After a week of being sick and missing my daily walks, I returned to my walkabout this afternoon. My feet felt so good walking out on the land again, I could feel her energy rising right up through the pavement and asphalt. I missed the last days of leaf-fall, as most of the trees are barren of their colorful leaves now, although I did witness the change on a small scale through the maple in my backyard. The oaks still have their voices though, rustling their dried brown leaves they hold through the winter. Could this be part of the idea behind the druidic notion of ‘oak wisdom’ perhaps? This holding on to one’s song even through death and darkness, until life returns again?
Juncos and chickadees were heard or spied, or both, along with crows, who have more varied calls than I’d realized. One squirrel worked several tactics to get me to move on from the cluster of oaks with whom I was communing; I had probably interrupted his foraging expedition. First he held still and watchful, then he turned towards me and glared while shaking his tail at me, turning about for full effect. Then he slipped down between the fences and hid, after which I finally moved on to give him his space. I peeked behind me, and there he was up top again, cackling at me; I could just hear him retorting, “And don’t come back!” Robins didn’t seem to be out today.
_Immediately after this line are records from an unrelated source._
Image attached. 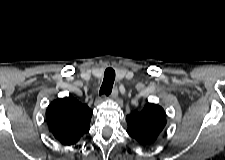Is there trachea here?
I'll return each instance as SVG.
<instances>
[{
  "mask_svg": "<svg viewBox=\"0 0 225 160\" xmlns=\"http://www.w3.org/2000/svg\"><path fill=\"white\" fill-rule=\"evenodd\" d=\"M115 80V71L112 68H107L104 72V79L101 85L99 94L109 96L112 92L113 83Z\"/></svg>",
  "mask_w": 225,
  "mask_h": 160,
  "instance_id": "obj_1",
  "label": "trachea"
}]
</instances>
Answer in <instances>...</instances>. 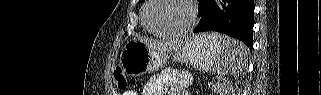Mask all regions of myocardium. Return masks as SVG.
I'll use <instances>...</instances> for the list:
<instances>
[{"mask_svg":"<svg viewBox=\"0 0 321 95\" xmlns=\"http://www.w3.org/2000/svg\"><path fill=\"white\" fill-rule=\"evenodd\" d=\"M158 0H149L143 10V15H142V20H143V24L145 26V28L152 34L156 35V36H163V37H171V36H183L188 34L189 32L192 31V29L194 28V26L196 25L197 22V7L196 4L193 0H181L184 3H186V5L189 8V12H190V21L189 24L182 30H177V31H160V30H156L153 27L150 26L149 22H148V11L150 9V7L156 3Z\"/></svg>","mask_w":321,"mask_h":95,"instance_id":"1","label":"myocardium"}]
</instances>
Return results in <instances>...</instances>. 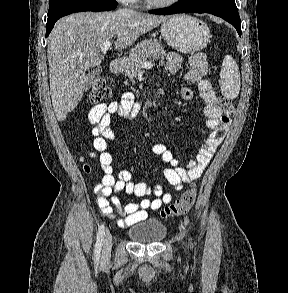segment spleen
<instances>
[{
  "mask_svg": "<svg viewBox=\"0 0 288 293\" xmlns=\"http://www.w3.org/2000/svg\"><path fill=\"white\" fill-rule=\"evenodd\" d=\"M221 93L227 99H234L240 91V73L232 56L224 57L220 72Z\"/></svg>",
  "mask_w": 288,
  "mask_h": 293,
  "instance_id": "3e777b00",
  "label": "spleen"
}]
</instances>
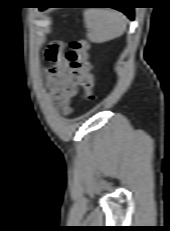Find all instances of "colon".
I'll use <instances>...</instances> for the list:
<instances>
[{
  "instance_id": "5ec220e1",
  "label": "colon",
  "mask_w": 170,
  "mask_h": 231,
  "mask_svg": "<svg viewBox=\"0 0 170 231\" xmlns=\"http://www.w3.org/2000/svg\"><path fill=\"white\" fill-rule=\"evenodd\" d=\"M67 60L79 86L84 91V97L89 101L93 100L95 78L91 61L90 41L87 39L73 41L67 53Z\"/></svg>"
}]
</instances>
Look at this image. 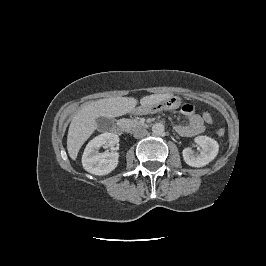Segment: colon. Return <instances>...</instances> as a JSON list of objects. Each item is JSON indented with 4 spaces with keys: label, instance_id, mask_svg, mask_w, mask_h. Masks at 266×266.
Wrapping results in <instances>:
<instances>
[{
    "label": "colon",
    "instance_id": "obj_1",
    "mask_svg": "<svg viewBox=\"0 0 266 266\" xmlns=\"http://www.w3.org/2000/svg\"><path fill=\"white\" fill-rule=\"evenodd\" d=\"M202 118H203L204 122H206L208 124L213 123V117L208 112L203 113ZM224 134H225V130L223 128H220V129L217 130V135L218 136H223Z\"/></svg>",
    "mask_w": 266,
    "mask_h": 266
}]
</instances>
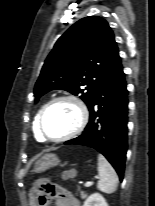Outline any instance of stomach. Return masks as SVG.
Returning <instances> with one entry per match:
<instances>
[{"mask_svg":"<svg viewBox=\"0 0 155 206\" xmlns=\"http://www.w3.org/2000/svg\"><path fill=\"white\" fill-rule=\"evenodd\" d=\"M60 163L59 158L55 154H46L41 157L35 165V172H42L46 169L54 167Z\"/></svg>","mask_w":155,"mask_h":206,"instance_id":"obj_1","label":"stomach"}]
</instances>
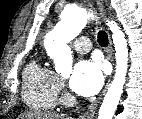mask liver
Wrapping results in <instances>:
<instances>
[{"mask_svg":"<svg viewBox=\"0 0 142 119\" xmlns=\"http://www.w3.org/2000/svg\"><path fill=\"white\" fill-rule=\"evenodd\" d=\"M21 119H69L64 115H58L49 112L30 111L20 116Z\"/></svg>","mask_w":142,"mask_h":119,"instance_id":"1","label":"liver"}]
</instances>
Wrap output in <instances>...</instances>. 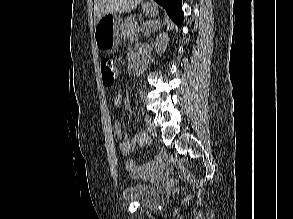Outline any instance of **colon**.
Wrapping results in <instances>:
<instances>
[{"label": "colon", "instance_id": "1", "mask_svg": "<svg viewBox=\"0 0 293 219\" xmlns=\"http://www.w3.org/2000/svg\"><path fill=\"white\" fill-rule=\"evenodd\" d=\"M102 79L105 86H112L119 74V66L117 61L112 57H105L101 62ZM150 138L146 135L142 141V146L148 145ZM126 168L128 170H134L135 162L129 160L126 162Z\"/></svg>", "mask_w": 293, "mask_h": 219}]
</instances>
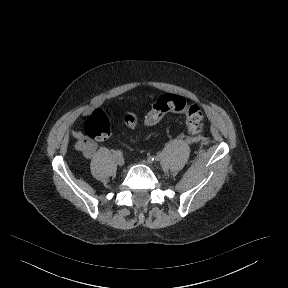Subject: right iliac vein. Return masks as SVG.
Wrapping results in <instances>:
<instances>
[{
  "mask_svg": "<svg viewBox=\"0 0 288 288\" xmlns=\"http://www.w3.org/2000/svg\"><path fill=\"white\" fill-rule=\"evenodd\" d=\"M115 161H116V163H117L119 166H122V165H123V160H122V159H117V158H115Z\"/></svg>",
  "mask_w": 288,
  "mask_h": 288,
  "instance_id": "right-iliac-vein-1",
  "label": "right iliac vein"
}]
</instances>
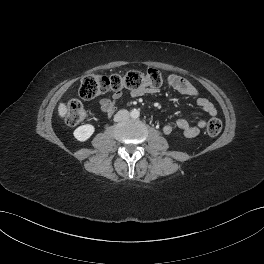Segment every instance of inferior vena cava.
Listing matches in <instances>:
<instances>
[{"label":"inferior vena cava","instance_id":"1","mask_svg":"<svg viewBox=\"0 0 264 264\" xmlns=\"http://www.w3.org/2000/svg\"><path fill=\"white\" fill-rule=\"evenodd\" d=\"M129 118L128 110H120L114 116V121L118 122Z\"/></svg>","mask_w":264,"mask_h":264}]
</instances>
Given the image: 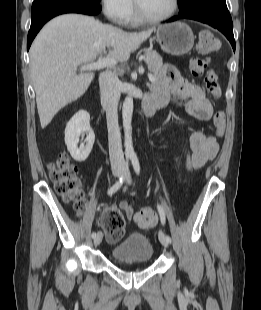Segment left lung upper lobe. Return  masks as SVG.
<instances>
[{"label":"left lung upper lobe","mask_w":261,"mask_h":310,"mask_svg":"<svg viewBox=\"0 0 261 310\" xmlns=\"http://www.w3.org/2000/svg\"><path fill=\"white\" fill-rule=\"evenodd\" d=\"M209 0H178L180 8L179 15H187L198 10L204 3Z\"/></svg>","instance_id":"5c2ea615"}]
</instances>
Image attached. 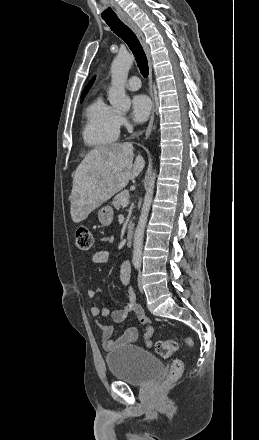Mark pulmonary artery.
I'll use <instances>...</instances> for the list:
<instances>
[{"label": "pulmonary artery", "mask_w": 259, "mask_h": 440, "mask_svg": "<svg viewBox=\"0 0 259 440\" xmlns=\"http://www.w3.org/2000/svg\"><path fill=\"white\" fill-rule=\"evenodd\" d=\"M126 87L129 90H138L141 87V81L139 77L137 76L130 77L126 83Z\"/></svg>", "instance_id": "pulmonary-artery-1"}]
</instances>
I also had not prayed my Celtic Mandala prayer this past week, being tied as it is to my daily contemplative walk. I began my prayer as I stepped outdoors, and then faltered for a bit, not yet feeling the guiding imbas to shape the prayer as it needed to be expressed in that moment. I shrugged and fell back in reciting an early version of it, but as I moved through it, imbas found me after all, and pulled me back to the start. I opened fully to imbas, and began again. Here I was guided into a matured iteration of the prayer, which felt deep and true, speaking to the Service that is held in such high regard in Druidry. And I prayed:
“Hail east, direction of Stone, power of the mountains of the land and bones of my body. May I bring your power of strength to the world this day.
“Hail south, direction of Sun, power of summer’s warmth and of my countenance. May I bring your light and beauty to the world this day.
“Hail west, direction of Sea, power of the waters of the land and the blood of my body. May I bring your nourishment to the world this day.
“Hail north, direction of Wind, power of winter’s chill and the breath of my body. May I bring your vitality and refreshment to the world this day
“Hail, below me, direction of Earth, power of the land and of the flesh of my body. May I bring your grace to the world this day.
“Hail above me, direction of Cloud, power of life-giving rain and the thoughts in my hear. May I bring your greening to the world this day.
“Hail within, to the center, direction of indwelling Spirit, power of all blessings. May I bring your inspiration to the world this day.
“Mar a bha, mar a tha, mar a bhitheas gu brath. Moran taing, agus slàinte mhath.”
I marveled at how imbas had inspired and guided me. I marveled again at how it has lead me all along, from the creation of this prayer from one idea and one MSS passage, to asking for blessings upon each element both within and without me, to asking for each element to grace me with its qualities, to asking that I bring each element’s qualities into the world, that I seek to embody and channel them and give them to the world. This prayer has birthed, moved, and matured through me through the power of imbas, inspiring me each day I keep to the practice, and visible, notable growth has occurred. As the prayer has developed and grown, so have I.
Imbas in Druidry is individually and personally felt and expressed, and so is Service individually and personally rendered in ways which fit each person. I appreciate one form of service being the striving to not only develop certain qualities within oneself, but to strive to share them, give them to the world, to express the powers of the elements as gifts which may be given to benefit and strengthen the All.
In her writings about inspiration, or awen as she and Druidry call it, Emma Restall Orr talks about druids both sipping from the Well of Inspiration, and contributing to it. I like this idea of such an exchange, that while a song or a poem might seem intangible, while a musing or a realization or a beautifully-turned phrase might seem fleeting, they are in themselves their own ambrosia- they are food for the soul. And while I express the imbas/awen of my soul, that in turn can feed others through inspiring them in some way, and so I in turn both drink from and feed this Well of Inspiration from which the poets sip. And in turn, it is this Well I seek when reading prose or poetry or myth or song- I sit at its banks, sipping its clear waters, tasting for inspiration in every draft. Then, when once inspired, I may create from that inspiration, which, once shared, feeds the Well anew, maintaining its balance, and its presence, for others. I hope that this is one service which this blog renders- may it feed the Well of Inspiration by somehow inspiring others. For it is truly on inspiration that the spirit feeds and grows!